According to the study abstract, data was collected regarding alcohol, caffeine, and cigarette use, and digestive symptoms in women ages 18 to 48. The results did not show any difference in terms of alcohol use between IBS patients and healthy control subjects. However, significant differences were seen between the two groups in terms of symptoms following an alcohol binge, defined as four or more drinks. IBS patients were more likely to experience diarrhea, nausea, stomach pain and indigestion. This group difference was most pronounced in women who have IBS-D as opposed to the other IBS sub-types.

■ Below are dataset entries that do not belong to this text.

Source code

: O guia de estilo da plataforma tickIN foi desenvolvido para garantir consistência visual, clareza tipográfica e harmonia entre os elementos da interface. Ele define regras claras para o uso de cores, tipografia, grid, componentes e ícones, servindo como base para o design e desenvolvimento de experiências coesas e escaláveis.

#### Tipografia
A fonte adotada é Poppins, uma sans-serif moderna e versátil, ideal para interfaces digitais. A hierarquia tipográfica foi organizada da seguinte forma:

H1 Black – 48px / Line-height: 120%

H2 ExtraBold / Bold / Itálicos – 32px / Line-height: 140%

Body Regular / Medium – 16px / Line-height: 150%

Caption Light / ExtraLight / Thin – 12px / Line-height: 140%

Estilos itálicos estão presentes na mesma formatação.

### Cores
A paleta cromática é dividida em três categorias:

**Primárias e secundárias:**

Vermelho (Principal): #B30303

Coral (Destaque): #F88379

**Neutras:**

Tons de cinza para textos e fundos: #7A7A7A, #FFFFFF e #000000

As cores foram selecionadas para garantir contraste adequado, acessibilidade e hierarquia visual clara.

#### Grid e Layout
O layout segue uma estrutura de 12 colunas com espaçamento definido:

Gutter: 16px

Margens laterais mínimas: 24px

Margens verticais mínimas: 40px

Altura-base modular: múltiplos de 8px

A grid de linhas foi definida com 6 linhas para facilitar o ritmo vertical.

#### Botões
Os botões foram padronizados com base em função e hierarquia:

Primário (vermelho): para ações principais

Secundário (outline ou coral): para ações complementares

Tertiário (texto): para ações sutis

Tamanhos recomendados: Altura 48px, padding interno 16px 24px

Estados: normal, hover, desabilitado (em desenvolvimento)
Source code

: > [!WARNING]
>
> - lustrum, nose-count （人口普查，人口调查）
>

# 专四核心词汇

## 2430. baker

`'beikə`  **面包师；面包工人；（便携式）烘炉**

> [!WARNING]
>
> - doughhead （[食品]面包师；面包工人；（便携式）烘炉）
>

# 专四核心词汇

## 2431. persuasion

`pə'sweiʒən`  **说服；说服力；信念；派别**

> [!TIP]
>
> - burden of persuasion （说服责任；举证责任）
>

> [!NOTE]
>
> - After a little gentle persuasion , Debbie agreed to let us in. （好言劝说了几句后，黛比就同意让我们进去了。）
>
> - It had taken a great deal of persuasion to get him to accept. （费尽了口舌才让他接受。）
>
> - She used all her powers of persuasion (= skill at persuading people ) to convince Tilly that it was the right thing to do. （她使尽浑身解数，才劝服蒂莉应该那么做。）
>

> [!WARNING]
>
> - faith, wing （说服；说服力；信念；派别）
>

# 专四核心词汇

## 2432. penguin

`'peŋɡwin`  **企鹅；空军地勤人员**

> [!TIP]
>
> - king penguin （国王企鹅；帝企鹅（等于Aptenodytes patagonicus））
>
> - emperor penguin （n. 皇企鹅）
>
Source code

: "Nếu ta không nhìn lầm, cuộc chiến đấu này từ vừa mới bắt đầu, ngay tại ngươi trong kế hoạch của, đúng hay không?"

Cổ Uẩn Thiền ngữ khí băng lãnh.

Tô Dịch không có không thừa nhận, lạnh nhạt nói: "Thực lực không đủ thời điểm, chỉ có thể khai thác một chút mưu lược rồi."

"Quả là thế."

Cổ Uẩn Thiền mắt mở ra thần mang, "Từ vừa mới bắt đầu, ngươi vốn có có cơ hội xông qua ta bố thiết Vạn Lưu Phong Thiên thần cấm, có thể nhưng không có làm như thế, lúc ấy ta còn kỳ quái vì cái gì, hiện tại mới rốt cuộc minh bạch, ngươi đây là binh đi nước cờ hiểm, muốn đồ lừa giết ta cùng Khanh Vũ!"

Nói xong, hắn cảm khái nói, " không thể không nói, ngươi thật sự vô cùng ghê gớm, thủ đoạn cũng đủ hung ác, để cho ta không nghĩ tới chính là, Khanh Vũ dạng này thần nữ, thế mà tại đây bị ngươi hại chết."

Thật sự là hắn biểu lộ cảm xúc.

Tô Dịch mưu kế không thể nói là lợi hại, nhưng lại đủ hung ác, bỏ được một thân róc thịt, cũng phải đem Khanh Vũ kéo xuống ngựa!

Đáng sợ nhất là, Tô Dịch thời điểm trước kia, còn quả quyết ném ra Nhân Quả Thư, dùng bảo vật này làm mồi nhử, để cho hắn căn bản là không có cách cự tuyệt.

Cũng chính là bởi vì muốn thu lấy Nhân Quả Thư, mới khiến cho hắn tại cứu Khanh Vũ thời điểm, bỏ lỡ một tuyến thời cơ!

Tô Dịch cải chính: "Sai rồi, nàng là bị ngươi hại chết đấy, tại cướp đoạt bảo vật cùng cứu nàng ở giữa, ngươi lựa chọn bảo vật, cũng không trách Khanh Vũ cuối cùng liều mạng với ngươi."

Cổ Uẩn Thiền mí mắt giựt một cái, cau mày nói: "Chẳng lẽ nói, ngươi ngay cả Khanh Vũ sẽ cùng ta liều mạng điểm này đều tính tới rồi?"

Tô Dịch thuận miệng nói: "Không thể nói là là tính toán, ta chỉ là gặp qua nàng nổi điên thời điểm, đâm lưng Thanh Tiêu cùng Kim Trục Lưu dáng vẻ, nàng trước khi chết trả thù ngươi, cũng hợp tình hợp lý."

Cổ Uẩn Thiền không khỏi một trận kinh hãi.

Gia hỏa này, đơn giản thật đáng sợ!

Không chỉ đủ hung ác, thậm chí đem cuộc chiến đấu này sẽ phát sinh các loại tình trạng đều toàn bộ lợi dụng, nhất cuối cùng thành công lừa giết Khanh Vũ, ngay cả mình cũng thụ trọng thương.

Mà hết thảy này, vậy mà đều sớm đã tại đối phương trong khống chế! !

Anyone who has ever experienced a hangover may not be surprised to hear of a relationship between binge drinking and unpleasant GI symptoms. What is notable about this study is that women with IBS had symptoms that were significantly more severe than those lucky women who don't have IBS. Perhaps you can use this study as an incentive to take a good look at your drinking habits to ensure that you are not doing anything that is making your IBS worse. If you find that you need help in reducing your alcohol intake, check out this wonderful resource here at About.com.
Reding, K., et.al. "Relationship Between Patterns of Alcohol Consumption and Gastrointestinal Symptoms Among Patients With Irritable Bowel Syndrome" The American Journal of Gastroenterology Advance Online Publication January 8, 2013.